Efficiency: Accelerating protein design through AI, compressing development cycles that would originally take months or even longer.


Capability: Making complex R&D capabilities that only large institutions could afford available to individual developers and small-to-medium teams through a platform approach.


Ecosystem: By integrating design tools, expert resources, and automated experimental capabilities, it builds a sustainable, iterative R&D ecosystem.


This is the unique value of protein research companies in the industry—not just solving a specific technical problem, but reshaping the entire R&D process, making the transition from "good ideas" to "great products" faster and more certain.


Looking ahead, as AI and automated experimental technologies continue to combine, the fundamental logic of the protein research industry is being redefined. From “trial-and-error” to “intelligent design,” from “isolated R&D” to “closed-loop iteration,” this shift will profoundly affect every practitioner.

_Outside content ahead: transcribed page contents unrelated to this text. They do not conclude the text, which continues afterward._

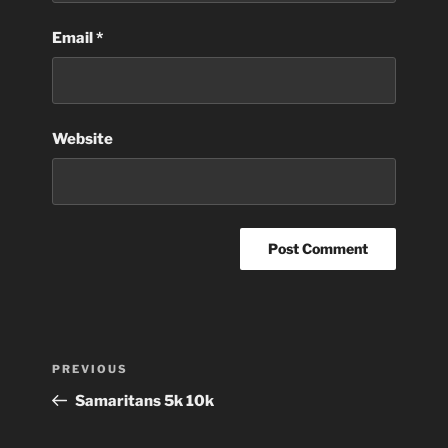
Email
*
Website
Post
Previous
PREVIOUS
navigation
Post
Samaritans 5k 10k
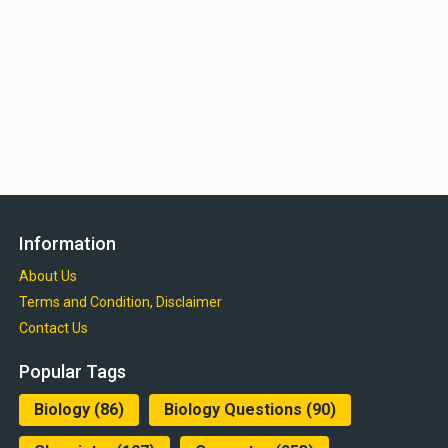
Information
About Us
Terms and Condition, Disclaimer
Contact Us
Popular Tags
Biology
(86)
Biology Questions
(90)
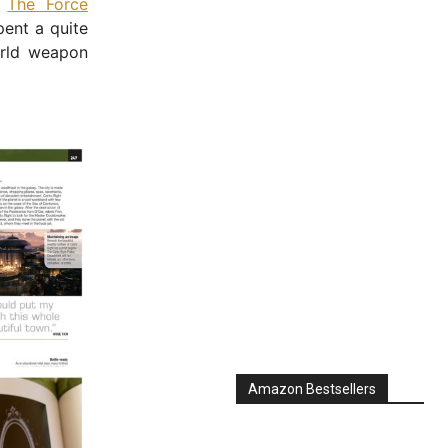
n
The Force
pent a quite
orld weapon
Amazon Bestsellers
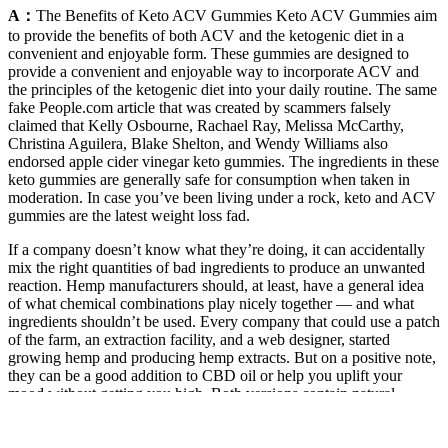
A：
The Benefits of Keto ACV Gummies Keto ACV Gummies aim
to provide the benefits of both ACV and the ketogenic diet in a
convenient and enjoyable form. These gummies are designed to
provide a convenient and enjoyable way to incorporate ACV and
the principles of the ketogenic diet into your daily routine. The same
fake People.com article that was created by scammers falsely
claimed that Kelly Osbourne, Rachael Ray, Melissa McCarthy,
Christina Aguilera, Blake Shelton, and Wendy Williams also
endorsed apple cider vinegar keto gummies. The ingredients in these
keto gummies are generally safe for consumption when taken in
moderation. In case you’ve been living under a rock, keto and ACV
gummies are the latest weight loss fad.
If a company doesn’t know what they’re doing, it can accidentally
mix the right quantities of bad ingredients to produce an unwanted
reaction. Hemp manufacturers should, at least, have a general idea
of what chemical combinations play nicely together — and what
ingredients shouldn’t be used. Every company that could use a patch
of the farm, an extraction facility, and a web designer, started
growing hemp and producing hemp extracts. But on a positive note,
they can be a good addition to CBD oil or help you uplift your
mood without getting you high. Both versions contain natural
colorings and flavorings and are also vegan-friendly.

For protein research companies, whoever first connects the full chain from AI design to experimental validation to industrial implementation will gain the leading edge in the next decade. For researchers, the choice of partners and R&D platforms will directly affect the speed and success rate of turning innovative ideas into reality.


In this era where speed wins, the efficiency revolution in protein research is just getting started.